- Exercise instructions
1. According to the README on audio retrieval with natural language queries, what does this repository add to the earlier repository it builds on? Answer in one to three sentences.
2. Continue the README on audio retrieval with natural language queries, starting after its last sentence.

*** Opening of Text for analysis ***

Audio Retrieval with Natural Language Queries: A Benchmark Study

Related tags

Audioaudio-retrieval
Overview

Audio Retrieval with Natural Language Queries: A Benchmark Study

Paper | Project page | Text-to-audio search demo


This repository is the implementation of Audio Retrieval with Natural Language Queries: A Benchmark Study which builds on the Audio Retrieval with Natural Language Queries repository and provides code for downloading the SoundDescs dataset and for reproducing all result from Audio Retrieval with Natural Language Queries: A Benchmark Study. The code is based on the Use What You Have: Video retrieval using representations from collaborative experts and MMT: Multi-modal Transformer for Video Retrieval repositories.

The datasets used in this paper are SoundDescs, AudioCaps, CLOTHO, Activity-Net and QuerYD.

Requirements and datasets

The required libraries for running this code can be found in requirements.txt. Cuda 10.1 and Python 3.7 were used.

*** Close of Text for analysis ***
*** Opening of Source data ***

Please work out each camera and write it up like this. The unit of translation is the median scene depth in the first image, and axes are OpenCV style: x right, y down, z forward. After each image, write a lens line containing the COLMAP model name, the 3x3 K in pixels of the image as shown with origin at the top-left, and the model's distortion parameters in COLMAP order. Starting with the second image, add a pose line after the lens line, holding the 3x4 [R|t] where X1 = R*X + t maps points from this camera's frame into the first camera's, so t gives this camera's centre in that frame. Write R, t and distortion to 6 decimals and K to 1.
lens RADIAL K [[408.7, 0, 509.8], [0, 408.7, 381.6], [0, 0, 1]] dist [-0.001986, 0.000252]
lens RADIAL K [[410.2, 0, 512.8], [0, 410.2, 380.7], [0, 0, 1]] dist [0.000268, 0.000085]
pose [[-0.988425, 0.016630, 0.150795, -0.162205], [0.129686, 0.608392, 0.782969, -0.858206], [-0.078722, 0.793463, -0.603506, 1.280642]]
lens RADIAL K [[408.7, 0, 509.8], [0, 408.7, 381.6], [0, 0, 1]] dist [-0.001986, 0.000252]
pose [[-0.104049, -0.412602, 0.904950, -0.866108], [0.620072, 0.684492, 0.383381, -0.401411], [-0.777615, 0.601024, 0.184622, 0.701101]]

*** Close of Source data ***

- Numbered answers
1. It supplies code for downloading the SoundDescs dataset. It also supplies code for reproducing all results from Audio Retrieval with Natural Language Queries: A Benchmark Study.

2.
conda create --name audio-retrieval python=3.7
conda activate audio-retrieval
pip install -r requirements.txt
conda install -c conda-forge ffmpeg

To be able to run the code below, features extracted from various datasets need to be downloaded. If there is not enough space in your working location to store some of these features (for SoundDescs and AudioCaps the files are larger than 6GB while the others are under 1GB) then you will need to create a folder called data inside this repository which should be a symlink to a folder where enogh memory exists. As an example, run the following from the audio-retrieval-benchmark base directory:

ln -s 
   
     data

   

To download features for the AudioCaps, Clotho, Activity-Net, and QuerYD datasets, follow the steps here. The SoundDescs features can be downloaded analogously:

python3 misc/sync_experts.py --dataset SoundDescs

In case you want to use the raw audio data for the SoundDescs, we explain how to download the SoundDescs dataset below.

SoundDescs dataset download and pre-processing

This is a tool to allow for easy download of audio files and text information from the https://sound-effects.bbcrewind.co.uk/search page.

Downloading audios
First download the download_links_renamed.txt or, if needed, the download_links.txt file. Save it in the folder that will be used for downloading audios. To be able to download the files the --download_folder flag must be set when running the commands below.

To only download a few audio files, use the --limit flag with non-zero values.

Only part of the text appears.